Cruise tourism directly churned out a record US$3.36 billion in the Caribbean and Latin America in the 2017-2018 cruise season, over 6% rise from 2015 – as per the latest statistics from the Florida-Caribbean Association (FCCA).
The Economic Contribution of Cruise Tourism to the Destination Economies study, which is carried on every three years by Business Research & Economic Advisors (BREA) found that the cruise industry was more lucrative than ever, in spite of two major hurricanes in September and October 2017.
FCCA and BREA discovered that the 36 cruise destinations that took part in the study organized a total of 29.6 onshore visits in the 2017-2018 season – a 5.2% rise from 2015. Cruise passengers embarked on the shore 25.2 million times, investing a total of US$2.56 billion over the season. In the meantime, crew made a total of 4.4 million shore visits and spent almost US$60 each time, producing US$265.7 million overall.

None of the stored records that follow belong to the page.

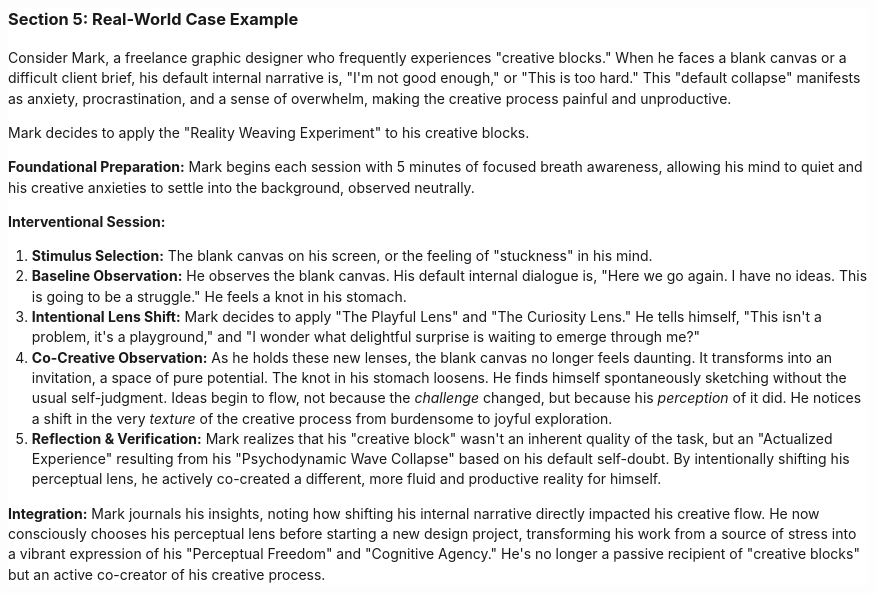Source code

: ### Section 5: Real-World Case Example

Consider Mark, a freelance graphic designer who frequently experiences "creative blocks." When he faces a blank canvas or a difficult client brief, his default internal narrative is, "I'm not good enough," or "This is too hard." This "default collapse" manifests as anxiety, procrastination, and a sense of overwhelm, making the creative process painful and unproductive.

Mark decides to apply the "Reality Weaving Experiment" to his creative blocks.

**Foundational Preparation:** Mark begins each session with 5 minutes of focused breath awareness, allowing his mind to quiet and his creative anxieties to settle into the background, observed neutrally.

**Interventional Session:**
1.  **Stimulus Selection:** The blank canvas on his screen, or the feeling of "stuckness" in his mind.
2.  **Baseline Observation:** He observes the blank canvas. His default internal dialogue is, "Here we go again. I have no ideas. This is going to be a struggle." He feels a knot in his stomach.
3.  **Intentional Lens Shift:** Mark decides to apply "The Playful Lens" and "The Curiosity Lens." He tells himself, "This isn't a problem, it's a playground," and "I wonder what delightful surprise is waiting to emerge through me?"
4.  **Co-Creative Observation:** As he holds these new lenses, the blank canvas no longer feels daunting. It transforms into an invitation, a space of pure potential. The knot in his stomach loosens. He finds himself spontaneously sketching without the usual self-judgment. Ideas begin to flow, not because the *challenge* changed, but because his *perception* of it did. He notices a shift in the very *texture* of the creative process from burdensome to joyful exploration.
5.  **Reflection & Verification:** Mark realizes that his "creative block" wasn't an inherent quality of the task, but an "Actualized Experience" resulting from his "Psychodynamic Wave Collapse" based on his default self-doubt. By intentionally shifting his perceptual lens, he actively co-created a different, more fluid and productive reality for himself.

**Integration:** Mark journals his insights, noting how shifting his internal narrative directly impacted his creative flow. He now consciously chooses his perceptual lens before starting a new design project, transforming his work from a source of stress into a vibrant expression of his "Perceptual Freedom" and "Cognitive Agency." He's no longer a passive recipient of "creative blocks" but an active co-creator of his creative process.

Cruise lines spent an average of US$14.8 million per destination, totaling US$534 million.
Also, the cruise industry supported around 79,000 jobs across the 36 destinations that took part in the study, a growth of 5.2% from 2015.
“We could not be prouder of these results and what they mean for all of our neighbours and partners throughout the Caribbean and Latin America,” said Michele Paige, FCCA president. “Beyond showing what cruise tourism brings to these destinations’ economies, which was crucial in restoring lives and communities following last year’s historic hurricane season, many of the findings will also serve as the foundation of building further mutual success between cruise lines and destination stakeholders.”